Material for this task START

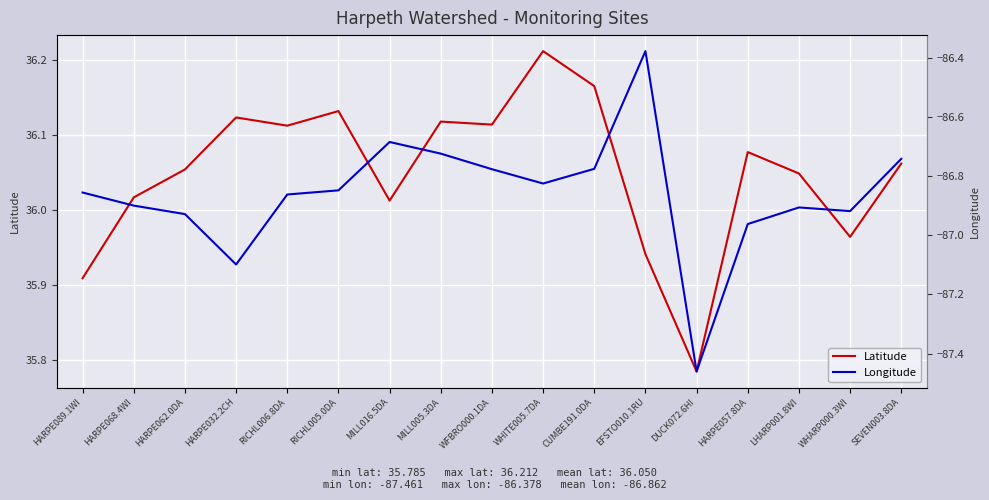

What are all the series names shown in the legend?

Latitude, Longitude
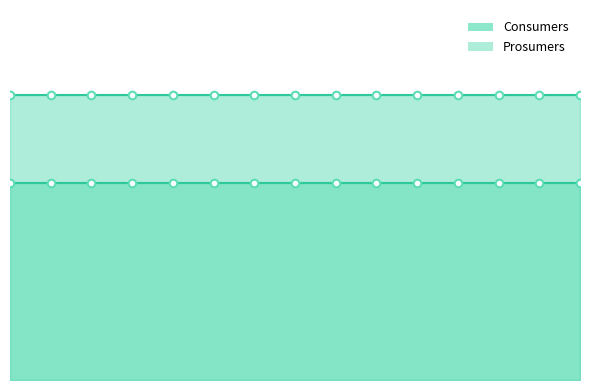

Which series has the largest total across all categories?

Consumers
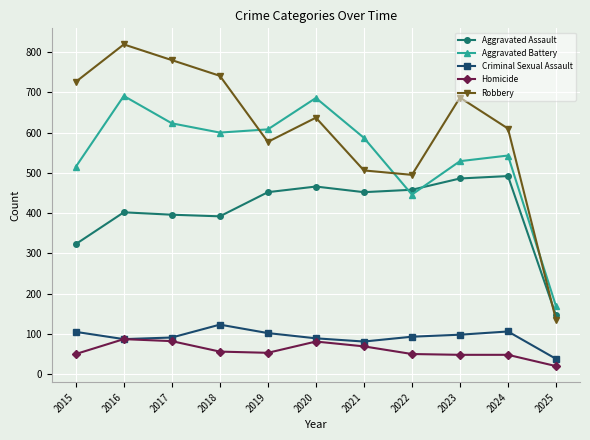

True or false: Criminal Sexual Assault has a value of 87 at 2016.

True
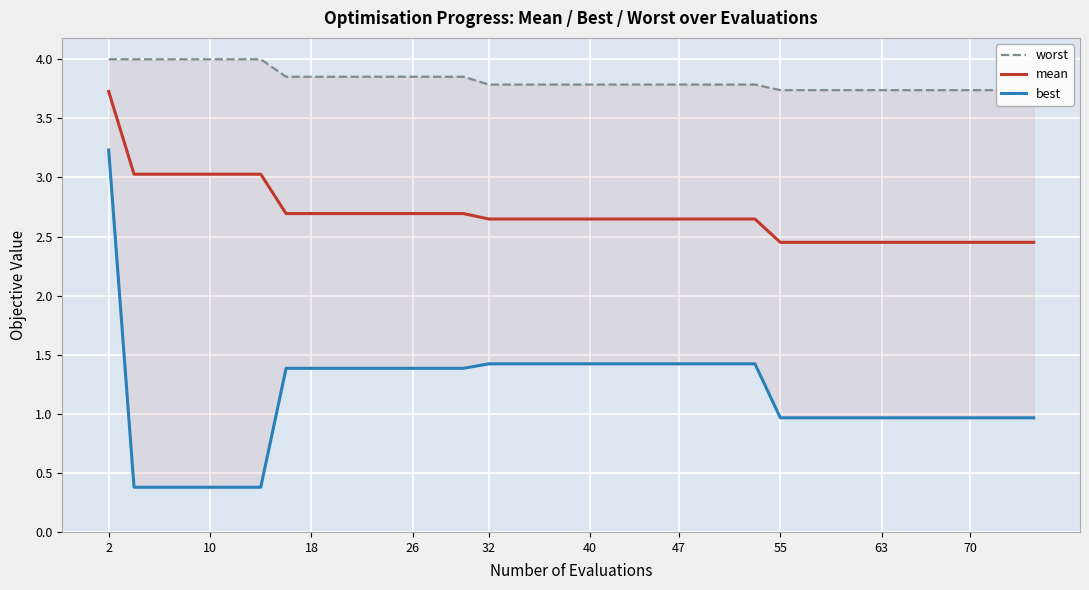

The value of mean at 40 is 0.7. True or false?

False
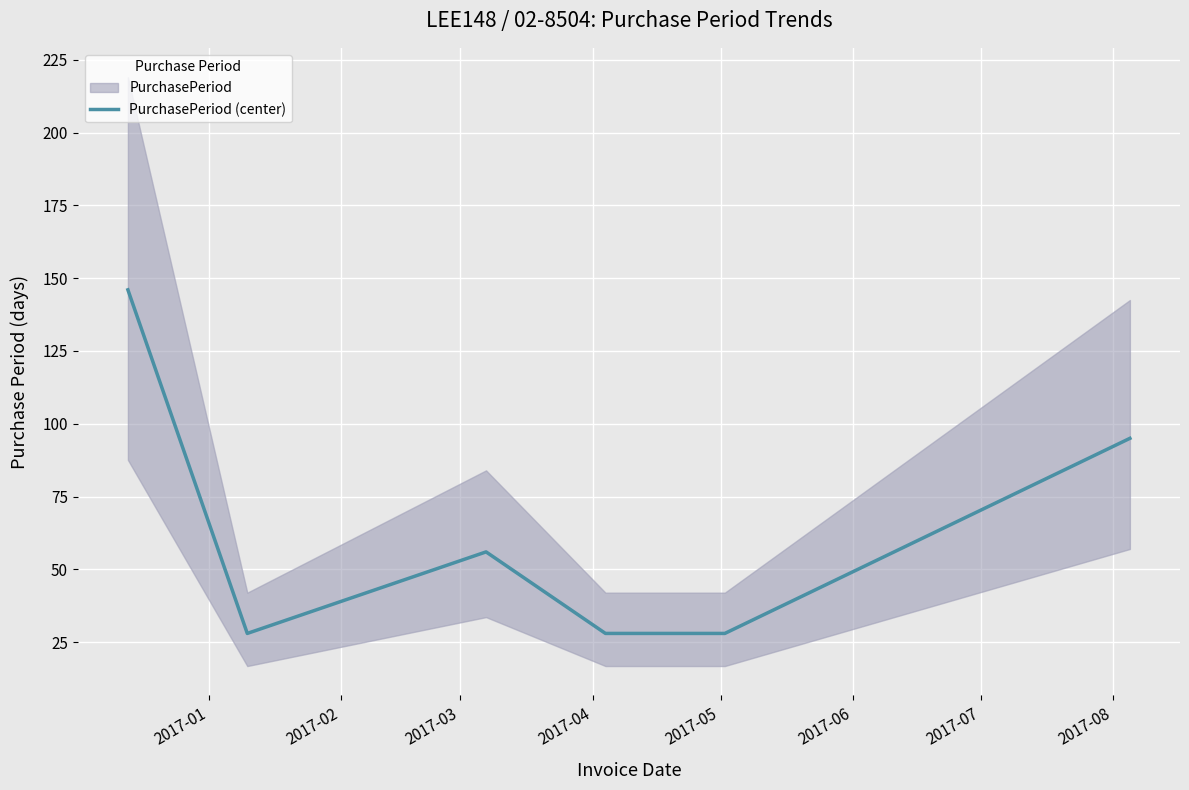

What is the maximum value for PurchasePeriod (center)?

146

Material for this task END

Requirement:
Write out every line of the records above verbatim, omitting the pictures.

The completed task:
What are all the series names shown in the legend?

Latitude, Longitude

Which series has the largest total across all categories?

Consumers

True or false: Criminal Sexual Assault has a value of 87 at 2016.

True

The value of mean at 40 is 0.7. True or false?

False

What is the maximum value for PurchasePeriod (center)?

146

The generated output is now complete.